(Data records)
-- BEGIN --

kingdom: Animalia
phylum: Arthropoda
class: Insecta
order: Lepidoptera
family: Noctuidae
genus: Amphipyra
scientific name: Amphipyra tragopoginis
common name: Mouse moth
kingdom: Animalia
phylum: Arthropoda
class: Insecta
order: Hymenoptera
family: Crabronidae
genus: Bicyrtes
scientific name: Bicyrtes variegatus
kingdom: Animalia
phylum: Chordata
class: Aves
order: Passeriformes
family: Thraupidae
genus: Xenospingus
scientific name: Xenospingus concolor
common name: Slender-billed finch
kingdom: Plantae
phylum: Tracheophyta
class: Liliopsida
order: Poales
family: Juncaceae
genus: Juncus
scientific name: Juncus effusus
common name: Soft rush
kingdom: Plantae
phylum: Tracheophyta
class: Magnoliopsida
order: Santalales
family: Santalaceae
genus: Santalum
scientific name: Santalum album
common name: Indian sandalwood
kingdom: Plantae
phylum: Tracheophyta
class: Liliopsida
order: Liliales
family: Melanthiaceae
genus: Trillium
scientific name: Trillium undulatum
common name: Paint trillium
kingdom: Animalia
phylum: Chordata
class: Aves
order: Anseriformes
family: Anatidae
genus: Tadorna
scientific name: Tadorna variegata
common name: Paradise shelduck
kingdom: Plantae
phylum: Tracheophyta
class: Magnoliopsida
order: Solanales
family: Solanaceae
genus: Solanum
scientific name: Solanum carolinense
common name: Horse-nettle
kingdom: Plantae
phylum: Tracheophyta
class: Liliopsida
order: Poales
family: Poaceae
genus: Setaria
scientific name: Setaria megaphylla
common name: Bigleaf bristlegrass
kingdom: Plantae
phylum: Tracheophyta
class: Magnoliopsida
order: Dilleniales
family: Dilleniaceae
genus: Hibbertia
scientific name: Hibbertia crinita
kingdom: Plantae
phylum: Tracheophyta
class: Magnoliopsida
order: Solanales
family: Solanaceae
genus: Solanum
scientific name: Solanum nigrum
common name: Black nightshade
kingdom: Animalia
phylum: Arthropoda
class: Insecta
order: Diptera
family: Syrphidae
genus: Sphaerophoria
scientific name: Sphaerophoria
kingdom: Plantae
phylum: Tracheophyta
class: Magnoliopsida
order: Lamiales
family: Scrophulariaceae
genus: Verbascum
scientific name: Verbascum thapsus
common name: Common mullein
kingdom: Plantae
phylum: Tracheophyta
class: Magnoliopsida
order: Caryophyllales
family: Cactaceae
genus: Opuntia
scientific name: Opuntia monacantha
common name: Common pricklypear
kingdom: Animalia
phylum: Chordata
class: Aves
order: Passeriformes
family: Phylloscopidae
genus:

-- END --

Please reproduce every line of the records above word for word.

Correct answer
kingdom: Animalia
phylum: Arthropoda
class: Insecta
order: Lepidoptera
family: Noctuidae
genus: Amphipyra
scientific name: Amphipyra tragopoginis
common name: Mouse moth
kingdom: Animalia
phylum: Arthropoda
class: Insecta
order: Hymenoptera
family: Crabronidae
genus: Bicyrtes
scientific name: Bicyrtes variegatus
kingdom: Animalia
phylum: Chordata
class: Aves
order: Passeriformes
family: Thraupidae
genus: Xenospingus
scientific name: Xenospingus concolor
common name: Slender-billed finch
kingdom: Plantae
phylum: Tracheophyta
class: Liliopsida
order: Poales
family: Juncaceae
genus: Juncus
scientific name: Juncus effusus
common name: Soft rush
kingdom: Plantae
phylum: Tracheophyta
class: Magnoliopsida
order: Santalales
family: Santalaceae
genus: Santalum
scientific name: Santalum album
common name: Indian sandalwood
kingdom: Plantae
phylum: Tracheophyta
class: Liliopsida
order: Liliales
family: Melanthiaceae
genus: Trillium
scientific name: Trillium undulatum
common name: Paint trillium
kingdom: Animalia
phylum: Chordata
class: Aves
order: Anseriformes
family: Anatidae
genus: Tadorna
scientific name: Tadorna variegata
common name: Paradise shelduck
kingdom: Plantae
phylum: Tracheophyta
class: Magnoliopsida
order: Solanales
family: Solanaceae
genus: Solanum
scientific name: Solanum carolinense
common name: Horse-nettle
kingdom: Plantae
phylum: Tracheophyta
class: Liliopsida
order: Poales
family: Poaceae
genus: Setaria
scientific name: Setaria megaphylla
common name: Bigleaf bristlegrass
kingdom: Plantae
phylum: Tracheophyta
class: Magnoliopsida
order: Dilleniales
family: Dilleniaceae
genus: Hibbertia
scientific name: Hibbertia crinita
kingdom: Plantae
phylum: Tracheophyta
class: Magnoliopsida
order: Solanales
family: Solanaceae
genus: Solanum
scientific name: Solanum nigrum
common name: Black nightshade
kingdom: Animalia
phylum: Arthropoda
class: Insecta
order: Diptera
family: Syrphidae
genus: Sphaerophoria
scientific name: Sphaerophoria
kingdom: Plantae
phylum: Tracheophyta
class: Magnoliopsida
order: Lamiales
family: Scrophulariaceae
genus: Verbascum
scientific name: Verbascum thapsus
common name: Common mullein
kingdom: Plantae
phylum: Tracheophyta
class: Magnoliopsida
order: Caryophyllales
family: Cactaceae
genus: Opuntia
scientific name: Opuntia monacantha
common name: Common pricklypear
kingdom: Animalia
phylum: Chordata
class: Aves
order: Passeriformes
family: Phylloscopidae
genus:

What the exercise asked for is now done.